Problem: Could you reproduce every line of the data below verbatim, leaving each character, word, and line break unchanged?
--- Entries provided Enclosed Below ---
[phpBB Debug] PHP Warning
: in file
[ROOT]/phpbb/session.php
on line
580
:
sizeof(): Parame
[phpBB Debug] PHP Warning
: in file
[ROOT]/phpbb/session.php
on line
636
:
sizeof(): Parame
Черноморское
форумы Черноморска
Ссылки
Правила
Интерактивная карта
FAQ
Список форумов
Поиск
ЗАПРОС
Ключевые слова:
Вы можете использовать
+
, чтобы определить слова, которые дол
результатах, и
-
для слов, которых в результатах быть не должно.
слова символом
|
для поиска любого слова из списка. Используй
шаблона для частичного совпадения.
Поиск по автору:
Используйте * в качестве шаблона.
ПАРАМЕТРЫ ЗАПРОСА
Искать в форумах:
--- End of Enclosed Entries provided ---
Answer to this task:
[phpBB Debug] PHP Warning
: in file
[ROOT]/phpbb/session.php
on line
580
:
sizeof(): Parame
[phpBB Debug] PHP Warning
: in file
[ROOT]/phpbb/session.php
on line
636
:
sizeof(): Parame
Черноморское
форумы Черноморска
Ссылки
Правила
Интерактивная карта
FAQ
Список форумов
Поиск
ЗАПРОС
Ключевые слова:
Вы можете использовать
+
, чтобы определить слова, которые дол
результатах, и
-
для слов, которых в результатах быть не должно.
слова символом
|
для поиска любого слова из списка. Используй
шаблона для частичного совпадения.
Поиск по автору:
Используйте * в качестве шаблона.
ПАРАМЕТРЫ ЗАПРОСА
Искать в форумах:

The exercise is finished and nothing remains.